Babasını namaz kılarken izleyen bir çocuk ne düşünür acaba? Diz çöken, boyun eğen bir baba… En kahraman, en güçlü, ben her koşulda koruyacak adam sandığı babasını boyun eğen, Tanrı karşısında korkan, boyun büken, diz çöken ve ürkek olarak tecrübe ettiğinde ne düşünür bir çocuk? Tanrı önünde diz çökmenin tarihi de çok öncelere gider. Ve birçok çocuk itaat eden bir babayla özdeşleşerek ve böylece itaat eden babayı ve itaati içselleştirerek itaatle tanışır. Artık itaat ibadet eden babada karşılaştığımız bir şey değil, içimizdedir.
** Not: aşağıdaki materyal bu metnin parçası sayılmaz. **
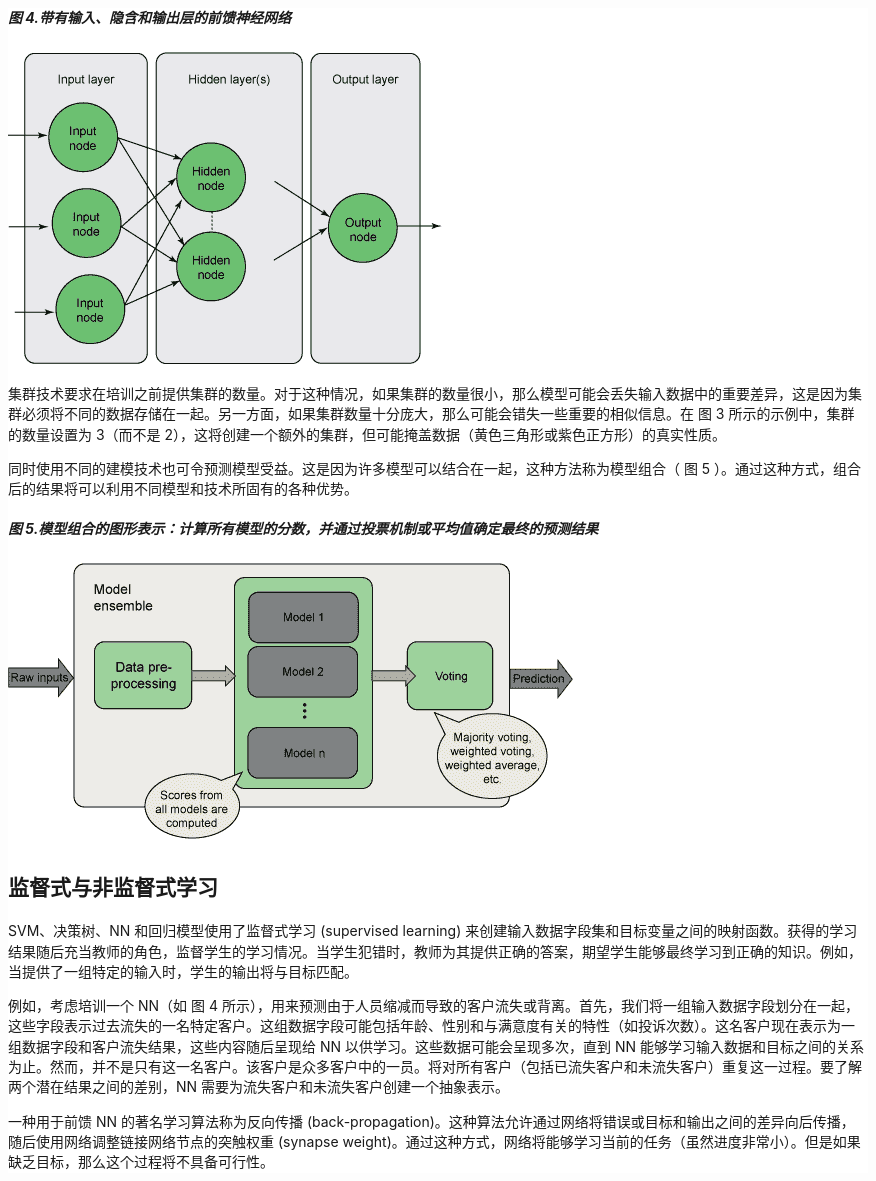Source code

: ##### 图 4.带有输入、隐含和输出层的前馈神经网络

![带有输入、隐含和输出层的前馈神经网络](img/39e2409caa5fc76b51a79fe0bd9e171e.png)

集群技术要求在培训之前提供集群的数量。对于这种情况，如果集群的数量很小，那么模型可能会丢失输入数据中的重要差异，这是因为集群必须将不同的数据存储在一起。另一方面，如果集群数量十分庞大，那么可能会错失一些重要的相似信息。在 图 3 所示的示例中，集群的数量设置为 3（而不是 2），这将创建一个额外的集群，但可能掩盖数据（黄色三角形或紫色正方形）的真实性质。

同时使用不同的建模技术也可令预测模型受益。这是因为许多模型可以结合在一起，这种方法称为模型组合（ 图 5 ）。通过这种方式，组合后的结果将可以利用不同模型和技术所固有的各种优势。

##### 图 5.模型组合的图形表示：计算所有模型的分数，并通过投票机制或平均值确定最终的预测结果

![模型组合的图形表示：计算所有模型的分数，并通过投票机制或平均值确定最终的预测结果](img/da0d219b7784d631cd6e1e7d3e0fbf2e.png)

## 监督式与非监督式学习

SVM、决策树、NN 和回归模型使用了监督式学习 (supervised learning) 来创建输入数据字段集和目标变量之间的映射函数。获得的学习结果随后充当教师的角色，监督学生的学习情况。当学生犯错时，教师为其提供正确的答案，期望学生能够最终学习到正确的知识。例如，当提供了一组特定的输入时，学生的输出将与目标匹配。

例如，考虑培训一个 NN（如 图 4 所示），用来预测由于人员缩减而导致的客户流失或背离。首先，我们将一组输入数据字段划分在一起，这些字段表示过去流失的一名特定客户。这组数据字段可能包括年龄、性别和与满意度有关的特性（如投诉次数）。这名客户现在表示为一组数据字段和客户流失结果，这些内容随后呈现给 NN 以供学习。这些数据可能会呈现多次，直到 NN 能够学习输入数据和目标之间的关系为止。然而，并不是只有这一名客户。该客户是众多客户中的一员。将对所有客户（包括已流失客户和未流失客户）重复这一过程。要了解两个潜在结果之间的差别，NN 需要为流失客户和未流失客户创建一个抽象表示。

一种用于前馈 NN 的著名学习算法称为反向传播 (back-propagation)。这种算法允许通过网络将错误或目标和输出之间的差异向后传播，随后使用网络调整链接网络节点的突触权重 (synapse weight)。通过这种方式，网络将能够学习当前的任务（虽然进度非常小）。但是如果缺乏目标，那么这个过程将不具备可行性。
Eberhard Th. Haas, bir dönem sonra otoritenin (Tanrı’nın) görünmez ama etkisinin güçlü olduğunu yazar. Bebeğin de yaşadığı bir deneyimdir bu: Annenin yokluğuna katlanabilmek. O an yanımızda olmayan, görünmeyen bir varlığın gücüne inanmak. O an bebeğin yanında olmayan anne bebeğe döner. Bu yoklukta varmışçasına yaşama deneyimi, daha sonra Tanrı’yla kulun ilişkisine aktarılır. Reel olmayan ama varlığının etkisinin olduğuna inandığımız bir Tanrı… Çocuk da anne yanında değilken, onun nerede olduğunu fantezilerken düşünmeye başlar. İşte bu fonksiyonu daha sonra Tanrı’yla da ilişkilenirken yaşarız. Günümüzde de otorite ve itaat ilişkisi her zaman belirgin ve açık değildir.